Activity:
Which lines below contain the word "objects"? Copy each of them.

Items listed in a dataset
##########
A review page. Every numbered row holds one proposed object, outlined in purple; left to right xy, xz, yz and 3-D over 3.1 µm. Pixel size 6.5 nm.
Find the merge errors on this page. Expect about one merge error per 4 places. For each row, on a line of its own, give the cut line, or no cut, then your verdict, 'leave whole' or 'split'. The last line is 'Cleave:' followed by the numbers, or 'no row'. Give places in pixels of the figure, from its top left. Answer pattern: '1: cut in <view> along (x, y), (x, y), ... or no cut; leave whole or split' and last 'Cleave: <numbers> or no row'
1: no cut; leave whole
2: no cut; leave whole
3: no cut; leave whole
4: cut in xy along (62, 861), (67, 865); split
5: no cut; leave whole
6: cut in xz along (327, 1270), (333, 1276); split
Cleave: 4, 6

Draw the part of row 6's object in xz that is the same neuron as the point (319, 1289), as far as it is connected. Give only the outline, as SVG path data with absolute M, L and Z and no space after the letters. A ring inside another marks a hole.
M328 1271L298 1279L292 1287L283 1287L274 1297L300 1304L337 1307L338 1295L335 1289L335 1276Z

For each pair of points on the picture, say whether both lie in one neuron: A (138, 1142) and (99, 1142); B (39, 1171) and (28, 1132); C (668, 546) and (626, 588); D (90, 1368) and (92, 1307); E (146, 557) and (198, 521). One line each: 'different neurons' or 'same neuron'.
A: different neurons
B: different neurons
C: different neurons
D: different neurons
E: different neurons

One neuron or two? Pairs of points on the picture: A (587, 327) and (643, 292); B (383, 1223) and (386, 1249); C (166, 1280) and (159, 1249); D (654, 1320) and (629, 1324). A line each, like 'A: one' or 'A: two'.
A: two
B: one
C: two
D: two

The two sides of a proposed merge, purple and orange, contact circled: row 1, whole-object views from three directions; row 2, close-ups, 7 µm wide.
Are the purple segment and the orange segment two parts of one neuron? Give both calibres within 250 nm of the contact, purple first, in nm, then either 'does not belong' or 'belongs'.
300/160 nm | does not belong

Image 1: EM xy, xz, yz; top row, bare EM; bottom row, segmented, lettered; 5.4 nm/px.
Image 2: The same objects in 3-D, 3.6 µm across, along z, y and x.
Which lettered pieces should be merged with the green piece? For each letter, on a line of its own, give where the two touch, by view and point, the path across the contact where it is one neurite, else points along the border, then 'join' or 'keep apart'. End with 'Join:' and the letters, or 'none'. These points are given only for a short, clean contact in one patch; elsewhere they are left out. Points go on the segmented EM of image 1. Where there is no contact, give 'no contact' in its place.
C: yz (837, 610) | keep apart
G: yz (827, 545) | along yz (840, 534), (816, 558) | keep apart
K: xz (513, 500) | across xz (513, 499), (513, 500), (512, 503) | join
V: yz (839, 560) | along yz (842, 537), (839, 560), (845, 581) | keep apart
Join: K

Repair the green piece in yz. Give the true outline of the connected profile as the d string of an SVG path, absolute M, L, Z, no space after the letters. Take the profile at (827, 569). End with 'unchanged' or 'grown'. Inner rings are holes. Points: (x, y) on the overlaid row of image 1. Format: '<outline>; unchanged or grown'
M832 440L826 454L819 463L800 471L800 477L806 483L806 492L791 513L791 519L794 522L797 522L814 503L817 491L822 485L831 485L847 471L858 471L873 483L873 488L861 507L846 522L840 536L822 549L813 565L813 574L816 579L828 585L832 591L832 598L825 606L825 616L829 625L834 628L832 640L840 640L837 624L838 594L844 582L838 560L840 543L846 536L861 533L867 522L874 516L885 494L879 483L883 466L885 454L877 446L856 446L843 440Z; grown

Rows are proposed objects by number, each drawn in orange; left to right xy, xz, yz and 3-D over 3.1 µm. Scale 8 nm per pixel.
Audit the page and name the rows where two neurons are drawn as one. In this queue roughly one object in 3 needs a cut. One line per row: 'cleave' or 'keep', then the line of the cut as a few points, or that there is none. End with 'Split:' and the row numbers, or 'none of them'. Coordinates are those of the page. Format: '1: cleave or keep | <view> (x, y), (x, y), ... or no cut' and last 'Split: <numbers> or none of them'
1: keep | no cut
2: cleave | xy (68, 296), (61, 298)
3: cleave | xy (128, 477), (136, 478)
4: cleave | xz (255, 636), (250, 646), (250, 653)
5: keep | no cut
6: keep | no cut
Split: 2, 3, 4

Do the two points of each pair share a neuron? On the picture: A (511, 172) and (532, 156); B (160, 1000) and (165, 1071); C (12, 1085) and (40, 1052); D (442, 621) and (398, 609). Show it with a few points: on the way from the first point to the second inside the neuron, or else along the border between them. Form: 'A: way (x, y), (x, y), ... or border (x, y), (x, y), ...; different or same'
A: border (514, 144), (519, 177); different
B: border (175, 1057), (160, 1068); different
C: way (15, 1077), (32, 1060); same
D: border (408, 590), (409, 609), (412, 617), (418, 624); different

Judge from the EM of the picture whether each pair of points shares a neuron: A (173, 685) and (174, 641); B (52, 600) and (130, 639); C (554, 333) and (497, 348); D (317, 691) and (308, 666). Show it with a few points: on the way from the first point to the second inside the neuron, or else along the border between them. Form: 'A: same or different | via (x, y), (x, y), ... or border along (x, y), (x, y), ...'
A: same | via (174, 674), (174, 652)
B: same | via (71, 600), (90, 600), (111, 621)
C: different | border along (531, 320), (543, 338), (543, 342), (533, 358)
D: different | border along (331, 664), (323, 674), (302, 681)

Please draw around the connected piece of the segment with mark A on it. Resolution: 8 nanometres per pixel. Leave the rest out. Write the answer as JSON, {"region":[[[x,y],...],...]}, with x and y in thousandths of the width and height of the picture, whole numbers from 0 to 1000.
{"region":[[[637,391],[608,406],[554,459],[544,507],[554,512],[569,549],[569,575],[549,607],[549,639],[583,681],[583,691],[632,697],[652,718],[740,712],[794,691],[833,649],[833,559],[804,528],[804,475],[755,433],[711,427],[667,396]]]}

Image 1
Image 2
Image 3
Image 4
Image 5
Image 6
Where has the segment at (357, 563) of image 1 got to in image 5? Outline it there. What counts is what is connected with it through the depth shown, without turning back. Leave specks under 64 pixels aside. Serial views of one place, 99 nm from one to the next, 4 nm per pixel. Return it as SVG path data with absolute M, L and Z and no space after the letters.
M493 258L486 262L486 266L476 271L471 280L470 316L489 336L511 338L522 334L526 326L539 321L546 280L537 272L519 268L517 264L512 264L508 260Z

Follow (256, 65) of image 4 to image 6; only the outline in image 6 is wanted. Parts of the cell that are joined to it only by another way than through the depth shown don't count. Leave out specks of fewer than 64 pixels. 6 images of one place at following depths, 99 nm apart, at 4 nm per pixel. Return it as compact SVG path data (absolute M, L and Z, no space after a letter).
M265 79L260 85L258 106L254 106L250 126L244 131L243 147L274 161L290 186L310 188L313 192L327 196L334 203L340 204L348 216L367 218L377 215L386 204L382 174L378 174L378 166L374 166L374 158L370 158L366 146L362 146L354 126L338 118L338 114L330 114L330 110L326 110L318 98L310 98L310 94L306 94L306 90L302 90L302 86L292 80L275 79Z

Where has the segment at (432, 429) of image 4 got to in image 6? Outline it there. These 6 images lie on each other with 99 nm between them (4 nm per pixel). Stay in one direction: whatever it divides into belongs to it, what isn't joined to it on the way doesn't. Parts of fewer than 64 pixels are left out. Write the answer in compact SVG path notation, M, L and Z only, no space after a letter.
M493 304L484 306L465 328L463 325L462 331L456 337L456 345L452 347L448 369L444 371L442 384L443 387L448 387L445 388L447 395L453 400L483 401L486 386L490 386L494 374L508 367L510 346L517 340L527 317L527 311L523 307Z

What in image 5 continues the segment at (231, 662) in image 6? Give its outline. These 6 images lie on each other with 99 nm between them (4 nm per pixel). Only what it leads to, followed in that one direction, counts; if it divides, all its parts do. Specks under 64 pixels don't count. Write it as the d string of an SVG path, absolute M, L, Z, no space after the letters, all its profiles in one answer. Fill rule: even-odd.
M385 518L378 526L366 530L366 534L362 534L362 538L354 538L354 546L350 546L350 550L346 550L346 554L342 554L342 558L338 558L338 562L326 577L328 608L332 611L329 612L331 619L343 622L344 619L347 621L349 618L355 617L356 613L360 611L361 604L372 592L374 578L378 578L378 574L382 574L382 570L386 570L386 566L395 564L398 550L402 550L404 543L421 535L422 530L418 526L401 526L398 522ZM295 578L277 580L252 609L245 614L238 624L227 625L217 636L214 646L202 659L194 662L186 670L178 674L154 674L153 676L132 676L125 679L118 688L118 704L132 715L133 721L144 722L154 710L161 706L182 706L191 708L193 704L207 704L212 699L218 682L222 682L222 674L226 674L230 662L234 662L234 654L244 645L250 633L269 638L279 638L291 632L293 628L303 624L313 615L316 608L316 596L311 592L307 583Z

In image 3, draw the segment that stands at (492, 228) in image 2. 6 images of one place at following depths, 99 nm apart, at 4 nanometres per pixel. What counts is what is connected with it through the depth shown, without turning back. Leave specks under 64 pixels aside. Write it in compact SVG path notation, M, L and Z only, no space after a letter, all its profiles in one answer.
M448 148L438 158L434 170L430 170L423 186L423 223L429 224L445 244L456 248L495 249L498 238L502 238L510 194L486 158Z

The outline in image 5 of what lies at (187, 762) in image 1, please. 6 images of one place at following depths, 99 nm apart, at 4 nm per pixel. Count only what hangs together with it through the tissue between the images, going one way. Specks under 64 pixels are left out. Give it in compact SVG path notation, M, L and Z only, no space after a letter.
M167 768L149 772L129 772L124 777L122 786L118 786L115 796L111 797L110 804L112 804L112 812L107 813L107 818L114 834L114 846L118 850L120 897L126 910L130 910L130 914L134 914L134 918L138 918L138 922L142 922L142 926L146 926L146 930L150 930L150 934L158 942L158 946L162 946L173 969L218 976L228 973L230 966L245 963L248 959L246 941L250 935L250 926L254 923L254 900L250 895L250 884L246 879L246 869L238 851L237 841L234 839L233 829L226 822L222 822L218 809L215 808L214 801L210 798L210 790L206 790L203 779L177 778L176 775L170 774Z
##########
Exercise solution:
Image 2: The same objects in 3-D, 3.6 µm across, along z, y and x.
Rows are proposed objects by number, each drawn in orange; left to right xy, xz, yz and 3-D over 3.1 µm. Scale 8 nm per pixel.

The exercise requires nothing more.